▶ READING PASSAGE:
PetaLibrary and data redundancy

A PetaLibrary active or archive allocation is a single copy of your data that is not backed up. You may be familiar with the 3-2-1 backup strategy, which recommends having three copies of your data, using two different types of media, and having one copy at a different location. An active or archive PetaLibrary allocation is a single copy of your data on one type of media in a single location, so PetaLibrary can be a component of a good backup strategy, but for data that cannot be replaced, an active or archive PetaLibrary should not be the only copy.

PetaLibrary does have some forms of redundancy, such as RAID (whereby your copy of data is written to multiple disks on our system) to minimize service outages caused by disk failures, and snapshots which can be useful if files are accidentally damaged or removed. Neither RAID nor snapshots are an effective backup strategy to protect against other causes of data loss such as hardware and software failures, or user and administrative errors. The only way to mitigate the risk to your data is to not rely on a single active or archive PetaLibrary allocation to be the sole copy.

Options for backing up your data

  • Microsoft OneDrive:
    • Access details:
      • CU Boulder affiliates all have 5 TB of space in Microsoft OneDrive. You can use Globus or rclone to copy data between PetaLibrary and OneDrive.
    • Pros:
      • Free up to 5 TB using OneDrive
      • Copy of data is off-campus
    • Cons:
  • AWS S3 bucket:
    • Access details:
      • You can use rclone to copy your data to AWS for a monthly fee. Contact rc-help@colorado.edu for options to establish access to AWS.

▶ USING THE INFORMATION:
1 > According to the PetaLibrary text, why should an active or archive allocation not be the only copy of data that cannot be replaced? Answer in one to three sentences.
2 > Answer these questions from the PetaLibrary text:
(a) How much space in Microsoft OneDrive do CU Boulder affiliates have?
(b) What does RAID do with your copy of data on the PetaLibrary system?
(c) Which address should be contacted for options to establish access to AWS?
3 > Resume the PetaLibrary text on data redundancy from the point at which it stops.
None of the collected lines is needed for this work.

▶ Collected data:
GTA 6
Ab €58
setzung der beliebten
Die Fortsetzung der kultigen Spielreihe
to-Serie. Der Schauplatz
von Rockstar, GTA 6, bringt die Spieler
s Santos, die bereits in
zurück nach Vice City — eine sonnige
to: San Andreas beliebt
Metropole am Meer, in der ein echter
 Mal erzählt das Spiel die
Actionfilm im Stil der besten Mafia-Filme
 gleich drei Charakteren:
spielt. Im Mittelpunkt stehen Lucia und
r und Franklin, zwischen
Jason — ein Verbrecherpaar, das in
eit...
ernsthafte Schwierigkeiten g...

...

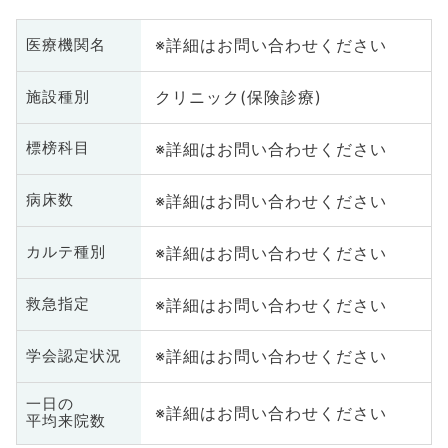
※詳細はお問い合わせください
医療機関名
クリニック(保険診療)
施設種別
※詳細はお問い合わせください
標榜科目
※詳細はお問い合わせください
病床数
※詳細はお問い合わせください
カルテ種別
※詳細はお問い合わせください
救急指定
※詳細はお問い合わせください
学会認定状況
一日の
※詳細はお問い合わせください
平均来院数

▶ ANSWERS TO THIS EXERCISE:
1 > An active or archive PetaLibrary allocation is a single copy of the data that is not backed up, kept on one type of media in a single location. It therefore falls short of the 3-2-1 backup strategy, which calls for three copies on two types of media with one copy at a different location.

2 >
(a) 5 TB.
(b) It writes your copy of data to multiple disks to minimize service outages caused by disk failures.
(c) rc-help@colorado.edu.

3 >
    • Pros:
      • No data volume limit
      • AWS data integrity assurance is very high
      • Copy of data is off-campus
    • Cons:
      • You incur additional costs
  • Multiple PetaLibrary allocations:
    • Access details:
      • You can purchase space on both the active and archive tier. You are responsible for copying your data between the two allocations. Contact rc-help@colorado.edu for details and to set up.
    • Pros:
      • No data volume limit
      • You can directly copy data between the two allocations
      • You can purchase only the space you need
      • Likely lower cost compared to AWS option
    • Cons:
      • You are responsible for transfers
      • There is a limit to 10,000 files per TB (tarring required for >10K files/TB)
      • On-campus backup facility, so not a completely disaster-proof
      • You incur additional cost of $20/TB/year
  • [BETA] Replicated PetaLibrary active+archive allocation:
    • Access details:
      • You purchase an active allocation, and we replicate it to the archive tier for you. Contact rc-help@colorado.edu for details and to set up.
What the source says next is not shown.